Suitable formulations for rectal administration include, for example, suppositories, which consist of the packaged active ingredient with a suppository base. Suitable suppository bases include natural or synthetic triglycerides or paraffin hydrocarbons. In addition, it is also possible to use gelatin rectal capsules which consist of a combination of the packaged active ingredient with a base, including, for example, liquid triglycerides, polyethylene glycols, and paraffin hydrocarbons.

Formulations suitable for parenteral administration, such as, for example, by intraarticular (in the joints), intravenous, intramuscular, intradermal, intraperitoneal, and subcutaneous routes, include aqueous and non-aqueous, isotonic sterile injection solutions, which can contain antioxidants, buffers, bacteriostats, and solutes that render the formulation isotonic with the blood of the intended recipient, and aqueous and non-aqueous sterile suspensions that can include suspending agents, solubilizers, thickening agents, stabilizers, and preservatives.

The components used to formulate the pharmaceutical compositions are preferably of high purity and are substantially free of potentially harmful contaminants (e.g., at least National Food (NF) grade, generally at least analytical grade, and more typically at least pharmaceutical grade).
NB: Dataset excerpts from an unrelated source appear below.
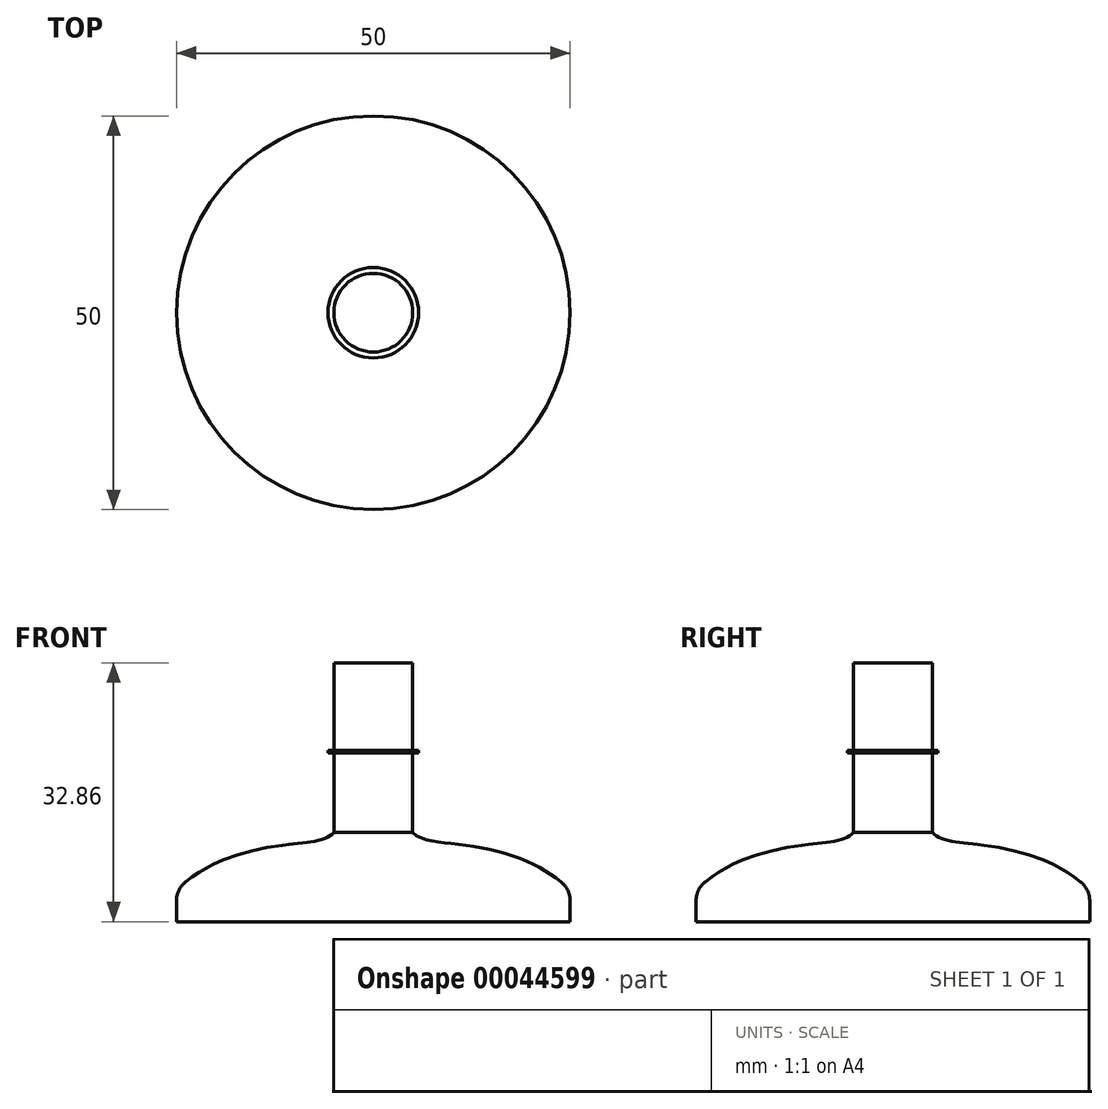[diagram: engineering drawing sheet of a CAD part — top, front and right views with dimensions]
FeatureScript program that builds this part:
annotation { "Feature Type Name" : "Feature", "Feature Type Description" : "" }
export const myFeature = defineFeature(function(context is Context, id is Id, definition is map)
    precondition{}
    {
        {
            var Q0;
            Q0=qCreatedBy(makeId("Front.planeOp"),FACE);
            var sketch = newSketch(context, id + "F0", { "sketchPlane" : qUnion([Q0])});
            skLineSegment(sketch, "E0", {"start": v(0, 15.46) * mm, "end": v(0, -17.4) * mm});
            skLineSegment(sketch, "E1", {"start": v(0, -17.4) * mm, "end": v(-25, -17.4) * mm});
            skLineSegment(sketch, "E2", {"start": v(-25, -17.4) * mm, "end": v(-25, -14.73) * mm});
            skFitSpline(sketch, "E3", {"points": [v(-25, -13.27) * mm, v(-19.34, -9.65) * mm, v(-10, -7.49) * mm, v(-5, -6.06) * mm], "startDerivative": vector(15.08, 12.05) * mm, "endDerivative": vector(11.98, 11.9) * mm});
            skLineSegment(sketch, "E4", {"start": v(-5, -6.06) * mm, "end": v(-5, 4.02) * mm});
            skLineSegment(sketch, "E5", {"start": v(-5, 15.46) * mm, "end": v(0, 15.46) * mm});
            skArc(sketch, "E6.filletArc", {"start": v(-23.82, -12.34) * mm, "mid": v(-24.69, -13.4) * mm, "end": v(-25, -14.73) * mm});
            skLineSegment(sketch, "E7.bottom", {"start": v(-5.75, 4.36) * mm, "end": v(-5, 4.36) * mm});
            skLineSegment(sketch, "E7.top", {"start": v(-5.75, 4.02) * mm, "end": v(-5, 4.02) * mm});
            skLineSegment(sketch, "E7.left", {"start": v(-5.75, 4.36) * mm, "end": v(-5.75, 4.02) * mm});
            skLineSegment(sketch, "E8.trimOffspring", {"start": v(-5, 4.36) * mm, "end": v(-5, 15.46) * mm});
            skSolve(sketch);
        }
        {
            var Q0;
            Q0=makeQuery(id+"F0.imprint","IMPRINT",FACE,{"disambiguationData":[TD([[makeQuery(id+"F0.imprint","IMPRINT",EDGE,{"derivedFrom":sQuery(id+"F0.wireOp",EDGE,"E0")}),-1.0]])]});
            var Q1;
            Q1=sQuery(id+"F0.wireOp",EDGE,"E0");
            revolve(context, id + "F1", {"entities" : qUnion([Q0]), "axis" : qUnion([Q1]), "revolveType" : RevolveType.FULL});
        }
    });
Moreover, compositions intended for in vivo use are usually sterile. To the extent that a given compound must be synthesized prior to use, the resulting product is typically substantially free of any potentially toxic agents, particularly any endotoxins, which may be present during the synthesis or purification process. Compositions for parental administration are also sterile, substantially isotonic and made under GMP conditions.

Claim 1 of 8 Claims

What is claimed is:

1. A method for diagnosing occurrence of neuronal exposure to hypoxia-ischemia comprising detecting in a patient's blood, serum, or cerebrospinal fluid sample an elevated level of UCP-2 polypeptide, wherein said elevated level of UCP-2 polypeptide is diagnostic of neuronal exposure to hypoxia-ischemia.